PROBLEM DETAILS:
Transcribe the listing exactly as written. Leave the images out.

Segment Start: INFORMATION PROVIDED

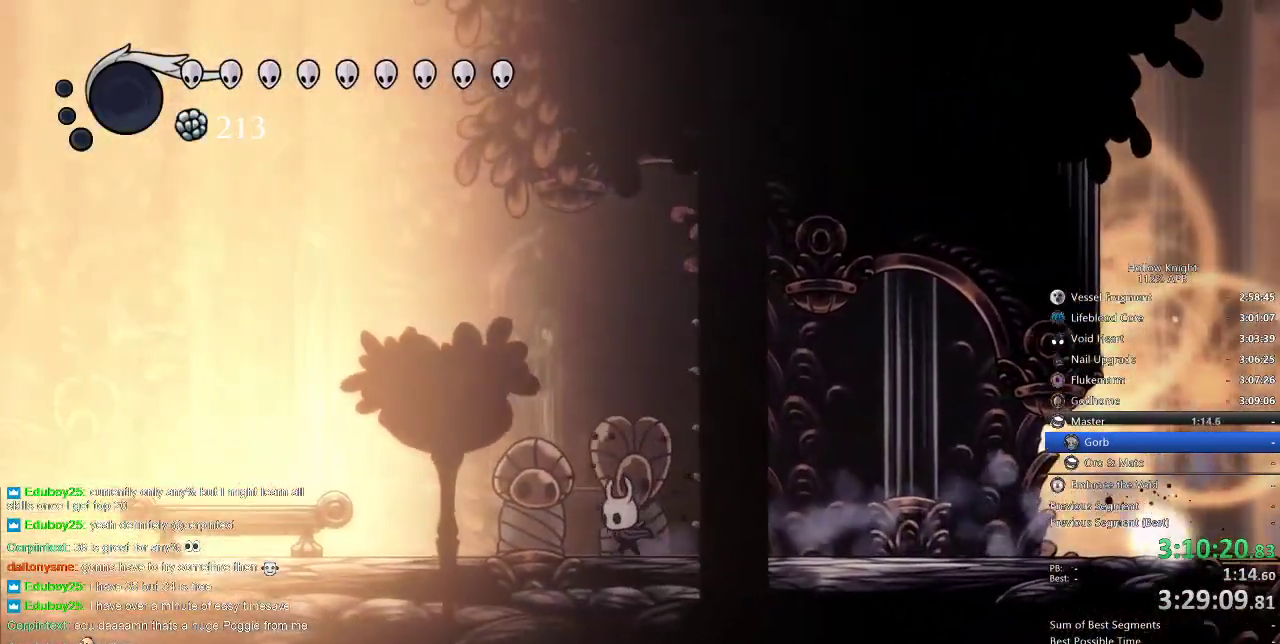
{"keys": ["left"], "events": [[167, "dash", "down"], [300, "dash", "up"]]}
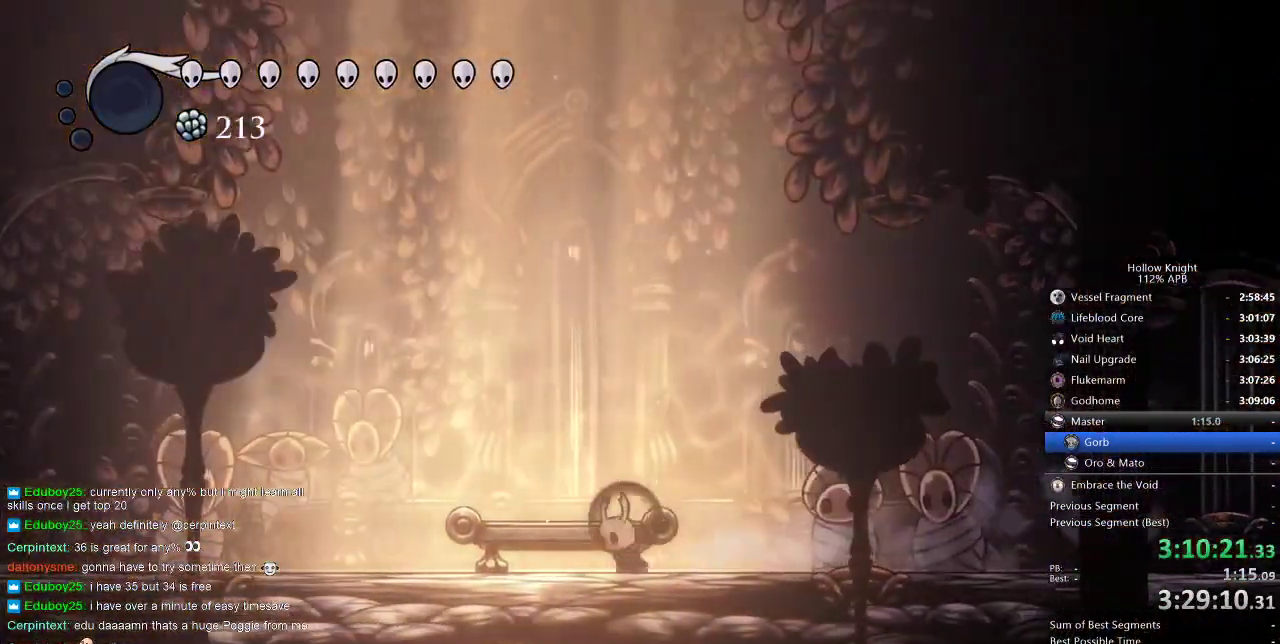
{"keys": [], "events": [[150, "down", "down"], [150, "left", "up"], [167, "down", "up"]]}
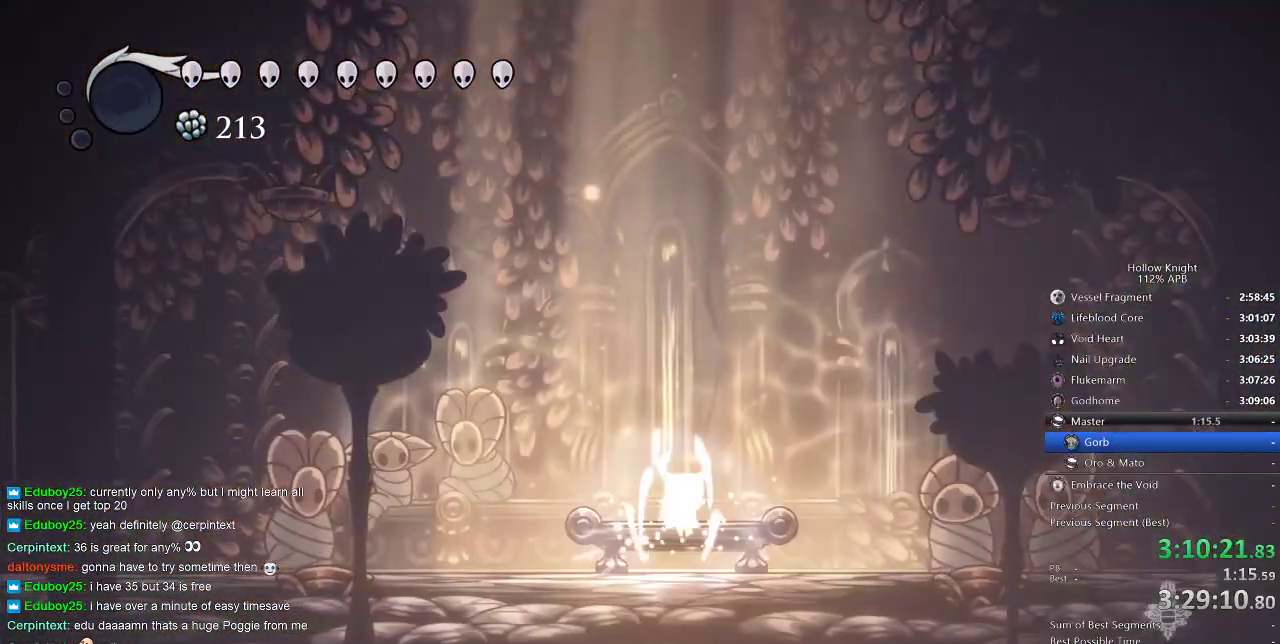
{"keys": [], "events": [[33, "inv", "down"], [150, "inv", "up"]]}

Segment End: INFORMATION PROVIDED

ANSWER TO THIS EXERCISE:
{"keys": ["left"], "events": [[167, "dash", "down"], [300, "dash", "up"]]}
{"keys": [], "events": [[150, "down", "down"], [150, "left", "up"], [167, "down", "up"]]}
{"keys": [], "events": [[33, "inv", "down"], [150, "inv", "up"]]}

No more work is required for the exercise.